Image from the magazine of the Canadian Armed Forces: Sentinel, Vol. 6, No. 2, February, 1970.
Combat Arms School August 1976
Address By Major General Bruce F. Macdonald, DSO, CD
Colonel Commandant RCAC
At Graduating Ceremony, Combat Arms School August 1976
Armour Newsletter, No 7, January 1977
Your Honour, (The Lieutenant Governor), General McGregor, Colonel Nicholson, Distinguished Guests, Visitors, Officer Candidates, Ladies and Gentlemen.
You young gentlemen by your presence and your performance here today do credit and honour to Canada, to the Armed Forces and to yourselves. I congratulate you.
I am sure your training program has been vigorous and difficult. Indeed I hope this is the case for you are all embarked on a difficult, hazardous and demanding profession. Those who aspire to lead Canadians in combat must be stressed and tested in their training. If the training is easy then it is not good.
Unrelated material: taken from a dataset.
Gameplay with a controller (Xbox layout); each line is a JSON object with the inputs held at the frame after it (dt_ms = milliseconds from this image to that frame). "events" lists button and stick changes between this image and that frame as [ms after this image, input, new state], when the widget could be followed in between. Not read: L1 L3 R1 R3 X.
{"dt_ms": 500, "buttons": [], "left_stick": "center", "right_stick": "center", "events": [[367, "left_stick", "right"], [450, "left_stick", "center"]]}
You are fortunate to be getting your training here. This Combat Arms School is unique. For here you train as you will fight — not as Infantry, Armour or Artillery but as members of the ground team of combined arms.
Let me, for a moment, address myself to those of you who will join the Regular Forces:
a. You have not chosen an easy profession.
b. Your effectiveness rests on three bases, namely moral, mental, and physical fitness. Guard them well.
d. Indeed, in a Canadian context we are all honoured today to have here with us General Jean Victor Allard. It might interest you to know that General Allard started his military career as a Second Lieutenant in the Three Rivers Regiment. Following a most distinguished wartime career he remained in the Regular Forces and became Chief of the Defence Staff.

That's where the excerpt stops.